A New Political Drug Broker? 

Peru's security forces only seize around seven percent of cocaine produced in the country. Security analyst Ruben Vargas says this is because of corruption.

"The Mexican cartels, as the Colombian capo Pablo Escobar in his time, use bribery as the principal mechanism by which they are successful in their business," Vargas said. "Now, just as before, narco-corruption continues to perform excellent work: it buys judges, prosecutors, police, armed forces, customs agents, heads of commercial banks and the terrorist faction [Shining Path] that operates in the VRAEM."

Rospigliosi and Gorriti have no doubt that politicians continue to operate as brokers for drug traffickers. However, along with the nature of Peru's drug trade, the form of this collaboration has changed since Montesinos' time.

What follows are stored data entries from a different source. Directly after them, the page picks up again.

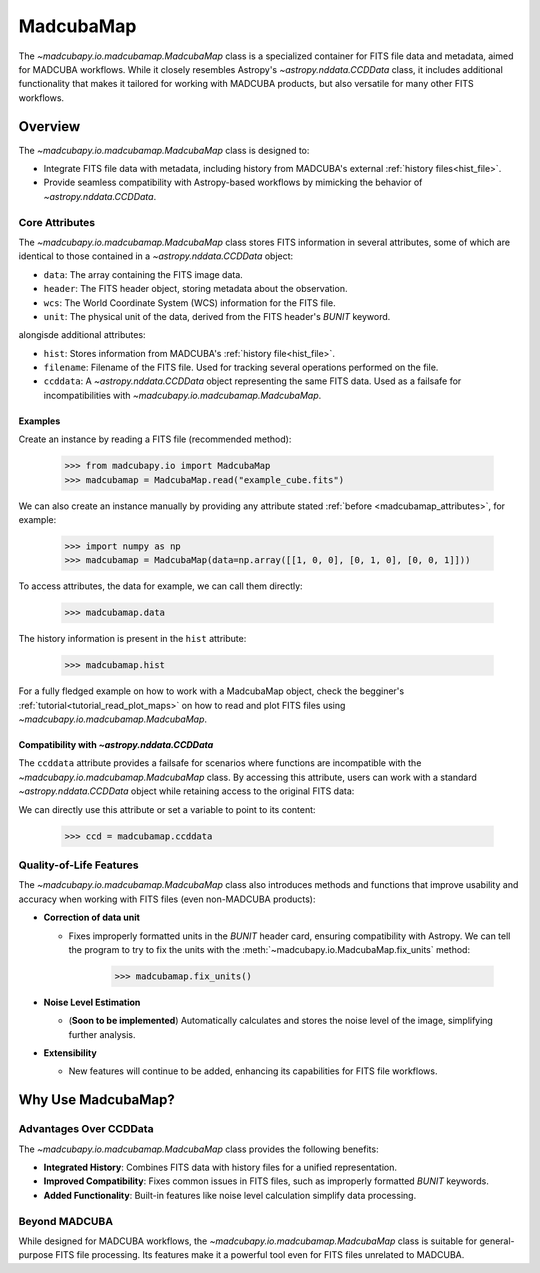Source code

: .. _info_madcubamap:

##########
MadcubaMap
##########

The `~madcubapy.io.madcubamap.MadcubaMap` class is a specialized container for
FITS file data and metadata, aimed for MADCUBA workflows. While it closely
resembles Astropy's `~astropy.nddata.CCDData` class, it includes additional
functionality that makes it tailored for working with MADCUBA products, but also
versatile for many other FITS workflows.

Overview
========

The `~madcubapy.io.madcubamap.MadcubaMap` class is designed to:

- Integrate FITS file data with metadata, including history from MADCUBA's
  external :ref:`history files<hist_file>`.
- Provide seamless compatibility with Astropy-based workflows by mimicking the
  behavior of `~astropy.nddata.CCDData`.

.. _madcubamap_attributes:

Core Attributes
---------------

The `~madcubapy.io.madcubamap.MadcubaMap` class stores FITS information in
several attributes, some of which are identical to those contained in a 
`~astropy.nddata.CCDData` object:

- ``data``: The array containing the FITS image data.
- ``header``: The FITS header object, storing metadata about the observation.
- ``wcs``: The World Coordinate System (WCS) information for the FITS file.
- ``unit``: The physical unit of the data, derived from the FITS header's
  `BUNIT` keyword.

alongisde additional attributes:

- ``hist``: Stores information from MADCUBA's :ref:`history file<hist_file>`.
- ``filename``: Filename of the FITS file. Used for tracking several operations
  performed on the file.
- ``ccddata``: A `~astropy.nddata.CCDData` object representing the same FITS
  data. Used as a failsafe for incompatibilities with
  `~madcubapy.io.madcubamap.MadcubaMap`.

Examples
^^^^^^^^
    
Create an instance by reading a FITS file (recommended method):

    >>> from madcubapy.io import MadcubaMap
    >>> madcubamap = MadcubaMap.read("example_cube.fits")

We can also create an instance manually by providing any attribute stated
:ref:`before <madcubamap_attributes>`, for example:

    >>> import numpy as np
    >>> madcubamap = MadcubaMap(data=np.array([[1, 0, 0], [0, 1, 0], [0, 0, 1]]))

To access attributes, the data for example, we can call them directly:

    >>> madcubamap.data

The history information is present in the ``hist`` attribute:

    >>> madcubamap.hist

For a fully fledged example on how to work with a MadcubaMap object, check the
begginer's :ref:`tutorial<tutorial_read_plot_maps>` on how to read and plot FITS
files using `~madcubapy.io.madcubamap.MadcubaMap`.

Compatibility with `~astropy.nddata.CCDData`
^^^^^^^^^^^^^^^^^^^^^^^^^^^^^^^^^^^^^^^^^^^^

The ``ccddata`` attribute provides a failsafe for scenarios where functions are
incompatible with the `~madcubapy.io.madcubamap.MadcubaMap` class.
By accessing this attribute, users can work with a standard
`~astropy.nddata.CCDData` object while retaining access to the original FITS
data:

We can directly use this attribute or set a variable to point to its content:

    >>> ccd = madcubamap.ccddata

Quality-of-Life Features
------------------------

The `~madcubapy.io.madcubamap.MadcubaMap` class also introduces methods and
functions that improve usability and accuracy when working with FITS files
(even non-MADCUBA products):

* **Correction of data unit**

  * Fixes improperly formatted units in the `BUNIT` header card, ensuring
    compatibility with Astropy.
    We can tell the program to try to fix the units with the
    :meth:`~madcubapy.io.MadcubaMap.fix_units` method:
 
        >>> madcubamap.fix_units()

* **Noise Level Estimation**

  * (**Soon to be implemented**) Automatically calculates and stores the noise
    level of the image, simplifying further analysis.

* **Extensibility**

  * New features will continue to be added, enhancing its capabilities for FITS
    file workflows.

Why Use MadcubaMap?
===================

Advantages Over CCDData
-----------------------

The `~madcubapy.io.madcubamap.MadcubaMap` class provides the following benefits:

- **Integrated History**: Combines FITS data with history files for a unified
  representation.

- **Improved Compatibility**: Fixes common issues in FITS files, such as
  improperly formatted `BUNIT` keywords.

- **Added Functionality**: Built-in features like noise level calculation
  simplify data processing.

Beyond MADCUBA
--------------

While designed for MADCUBA workflows, the `~madcubapy.io.madcubamap.MadcubaMap`
class is suitable for general-purpose FITS file processing. Its features make it
a powerful tool even for FITS files unrelated to MADCUBA.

As Peru's drug trade has become more disperse, so has the political collaboration it receives. There is no longer any known political figure with the concentration of power Montesinos once had. Instead, there are a larger number of political brokers that assist drug traffickers in smaller ways.

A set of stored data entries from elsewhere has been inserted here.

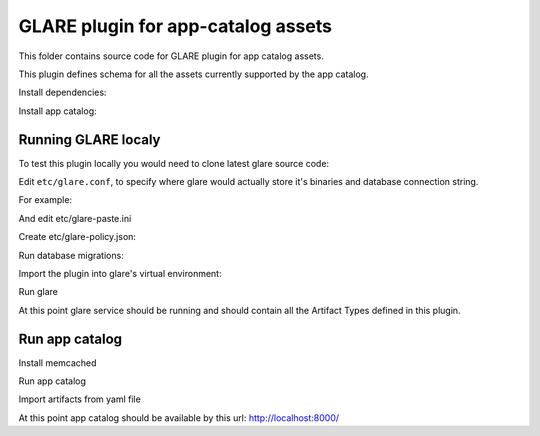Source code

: ===================================
GLARE plugin for app-catalog assets
===================================

This folder contains source code for GLARE plugin for app catalog assets.

This plugin defines schema for all the assets currently supported by the app
catalog.

Install dependencies:

.. code-block:: console
    sudo apt-get install python-dev libpq-dev libffi-dev python-pip python-dev libpq-dev
    sudo pip install --upgrade pip tox
..

Install app catalog:

.. code-block:: console
    git clone git://git.openstack.org/openstack/app-catalog
    cd app-catalog
    git fetch https://git.openstack.org/openstack/app-catalog refs/changes/33/337633/18 && git checkout FETCH_HEAD
    cd ..
..

Running GLARE localy
--------------------

To test this plugin locally you would need to clone latest glare source code:

.. code-block:: console
    git clone git://git.openstack.org/openstack/glare
    cd glare
    tox -evenv -- oslo-config-generator --config-file etc/oslo-config-generator/glare.conf --output-file etc/glare.conf
..

Edit ``etc/glare.conf``, to specify where glare would actually
store it's binaries and database connection string.

For example:

.. code-block:: ini
    ...
    [DEFAULT]
    allow_anonymous_access = true
    [glance_store]
    default_store = file
    filesystem_store_datadir = /tmp/blobs
    ...
    [database]
    connection = sqlite:////tmp/glare.sqlite
    ...
    [glare]
    custom_artifact_types_modules = openstack_app_catalog.artifacts
    enabled_artifact_types = glance_image,tosca_template,heat_template,murano_package
    ...
    [paste_deploy]
    flavor = session
    ...
    [oslo_policy]
    policy_file = glare-policy.json
..

And edit etc/glare-paste.ini

.. code-block:: ini
    [pipeline:glare-api-session]
    pipeline = cors faultwrapper healthcheck versionnegotiation session context glarev1api

    [filter:session]
    paste.filter_factory = openstack_app_catalog.middlewares:SessionMiddleware.factory
    memcached_server = 127.0.0.1:11211
    session_cookie_name = s.aoo
..

Create etc/glare-policy.json:

.. code-block:: json
    {
        "context_is_admin": "role:app-catalog-core"
    }
..

Run database migrations:

.. code-block:: console
    tox -evenv -- glare-db-manage --config-file etc/glare.conf upgrade
..

Import the plugin into glare's virtual environment:

.. code-block:: console
    tox -evenv -- pip install -e ../app-catalog/contrib/glare/
..

Run glare

.. code-block:: console
    .tox/venv/bin/glare-api --config-file ./etc/glare.conf
..

At this point glare service should be running and should contain all the
Artifact Types defined in this plugin.


Run app catalog
---------------

Install memcached

.. code-block:: console
    apt-get install memcached
..

Run app catalog

.. code-block:: console
    # cd to app catalog directory
    tox -evenv env # create venv
    .tox/venv/bin/python manage.py runserver 0.0.0.0:8000
..

Import artifacts from yaml file

.. code-block:: console
    # cd to app catalog directory
    .tox/venv/bin/python contrib/move_to_glare_10.py
..

At this point app catalog should be available by this url: http://localhost:8000/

"They [the political actors today] have less importance, more fear, and additionally, there has been a decentralization," Gorriti explained.

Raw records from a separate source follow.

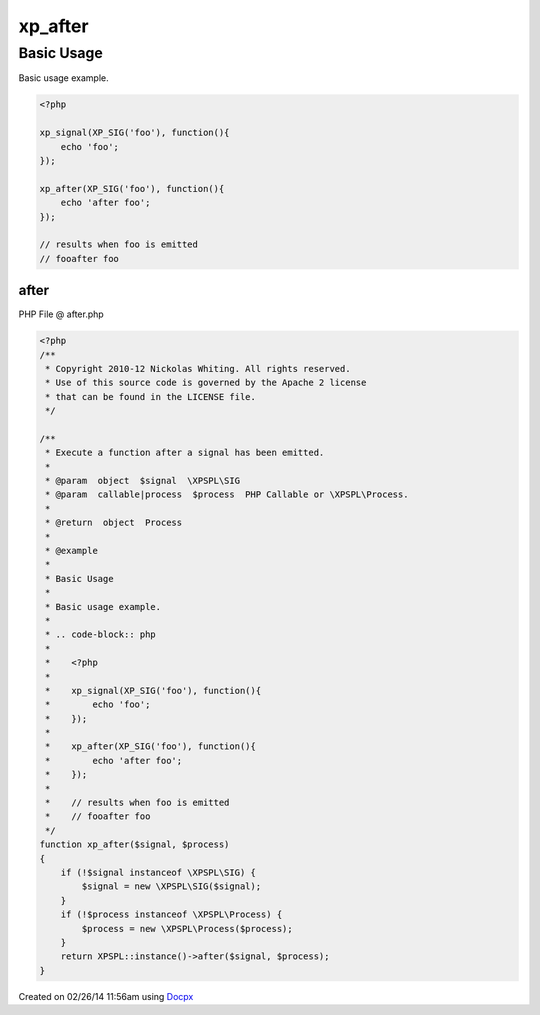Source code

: .. after.php generated using docpx v1.0.0 on 02/26/14 11:56am


xp_after
********


.. function:: xp_after($signal, $process)


    Execute a function after a signal has been emitted.

    :param object: \XPSPL\SIG
    :param callable|process: PHP Callable or \XPSPL\Process.

    :rtype: object Process


Basic Usage
###########

Basic usage example.

.. code-block:: php

   <?php

   xp_signal(XP_SIG('foo'), function(){
       echo 'foo';
   });

   xp_after(XP_SIG('foo'), function(){
       echo 'after foo';
   });

   // results when foo is emitted
   // fooafter foo



after
=====
PHP File @ after.php

.. code-block:: php

	<?php
	/**
	 * Copyright 2010-12 Nickolas Whiting. All rights reserved.
	 * Use of this source code is governed by the Apache 2 license
	 * that can be found in the LICENSE file.
	 */
	
	/**
	 * Execute a function after a signal has been emitted.
	 *
	 * @param  object  $signal  \XPSPL\SIG
	 * @param  callable|process  $process  PHP Callable or \XPSPL\Process.
	 *
	 * @return  object  Process
	 *
	 * @example
	 *
	 * Basic Usage
	 *
	 * Basic usage example.
	 *
	 * .. code-block:: php
	 *
	 *    <?php
	 *
	 *    xp_signal(XP_SIG('foo'), function(){
	 *        echo 'foo';
	 *    });
	 *
	 *    xp_after(XP_SIG('foo'), function(){
	 *        echo 'after foo';
	 *    });
	 *
	 *    // results when foo is emitted
	 *    // fooafter foo
	 */
	function xp_after($signal, $process)
	{
	    if (!$signal instanceof \XPSPL\SIG) {
	        $signal = new \XPSPL\SIG($signal);
	    }
	    if (!$process instanceof \XPSPL\Process) {
	        $process = new \XPSPL\Process($process);
	    }
	    return XPSPL::instance()->after($signal, $process);
	}

Created on 02/26/14 11:56am using `Docpx <http://github.com/prggmr/docpx>`_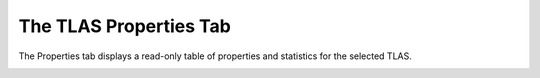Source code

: The TLAS Properties Tab
-----------------------

The Properties tab displays a read-only table of properties and statistics for
the selected TLAS.

.. image:: media/tlas/tlas_properties_1.png
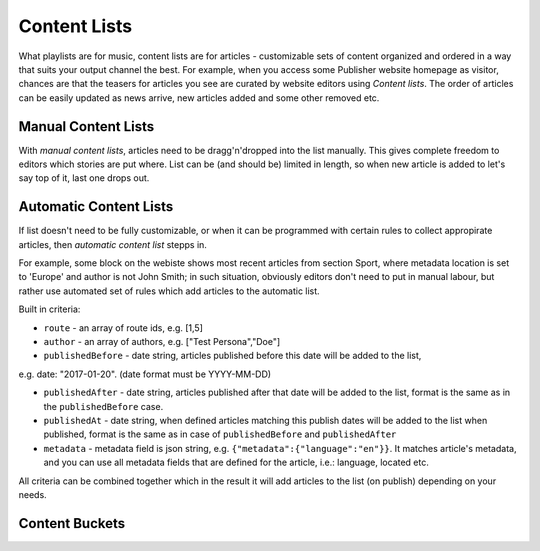 Content Lists
=============

What playlists are for music, content lists are for articles - customizable sets of content organized and ordered in a way that suits your output channel the best. For example, when you access some Publisher website homepage as visitor, chances are that the teasers for articles you see are curated by website editors using *Content lists*. The order of articles can be easily updated as news arrive, new articles added and some other removed etc.

Manual Content Lists
--------------------

With *manual content lists*, articles need to be dragg'n'dropped into the list manually. This gives complete freedom to editors which stories are put where. List can be (and should be) limited in length, so when new article is added to let's say top of it, last one drops out.

Automatic Content Lists
-----------------------

If list doesn't need to be fully customizable, or when it can be programmed with certain rules to collect appropirate articles, then *automatic content list* stepps in. 

For example, some block on the webiste shows most recent articles from section Sport, where metadata location is set to 'Europe' and author is not John Smith; in such situation, obviously editors don't need to put in manual labour, but rather use automated set of rules which add articles to the automatic list.

Built in criteria:

- ``route`` - an array of route ids, e.g. [1,5]

- ``author`` - an array of authors, e.g. ["Test Persona","Doe"]

- ``publishedBefore`` - date string, articles published before this date will be added to the list,
e.g. date: "2017-01-20". (date format must be YYYY-MM-DD)

- ``publishedAfter`` - date string, articles published after that date will be added to the list, format is the same as in the ``publishedBefore`` case.

- ``publishedAt`` - date string, when defined articles matching this publish dates will be added to the list when published, format is the same as in case of ``publishedBefore`` and ``publishedAfter``

- ``metadata`` - metadata field is json string, e.g. ``{"metadata":{"language":"en"}}``. It matches article's metadata, and you can use all metadata fields that are defined for the article, i.e.: language, located etc.

All criteria can be combined together which in the result it will add articles to the list (on publish) depending on your needs.

Content Buckets
---------------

He said the majority of political collaborators of drug traffickers are now seen at a regional and provincial level, and their involvement is limited: 

"There's nobody even close to the figure of Montesinos," he added.

This widespread, low-level support was highlighted by Peru's recent local and regional elections, in which the country's top anti-drug attorney said as many as 700 candidates may have had drug ties.

The case of the multi-ton cocaine shipment in Trujillo is also indicative of this modern narco-political relationship. Congressman Jose Leon rented a property to Rodrigo Torres, alias "Lic," one of the alleged Mexican traffickers in charge of the shipment. Videos were later leaked (see below) that showed him meeting with this same man.


Leon has also admitted he once held a "professional" relationship with Manuel Sanchez Paredes, who is investigated for money laundering, and whose predecessors in the Sanchez Paredes clan were involved directly in cocaine production and trafficking. He is also believed to have ties to a candidate in the recent elections linked to the VRAEM drug trade.

Peru's former top immigration official has also been questioned about the case, given that a residential work visa for Torres was processed in just three days; it normally takes a minimum of 45.

However, Gorriti said the involvement of these characters was likely limited to accepting bribes. Rather than playing a central role, they were looking to make money in one-time deals.

There are some other illustrative examples.

The mayor of the VRAEM town of Pichari -- described by Salvadoran publication Contrapunto as the current "heart" of coca production -- is reportedly the cousin of a famous drug trafficker from the region. 

The former governor of Ancash, Cesar Alvarez Aguilar, has been investigated for running a "criminal mafia" and charging drug traffickers to use the Chimbote port for shipments, with the help of Police Major Jose Luis Carmen Ramos -- nicknamed "Vladimirito."

Peruvian Congressman Heriberto Benitez Rivas has been linked both to Alvarez and to a criminal network allegedly run by a prominent businessman, Rodolfo Orellana, and a retired police coronel, Benedicto Jimenez. The network is believed to have laundered large quantities of drug money, and Orellana has been accused of ties to drug traffickers in Mexico, Colombia, and Italy.

According to both Rospigliosi and Gorriti, some members of Peru's Armed Forces also allow traffickers fly drugs out of the VRAEM for a fee. The difference, as it is for the politicians, is that this system is no longer run by a central figure like Montesinos.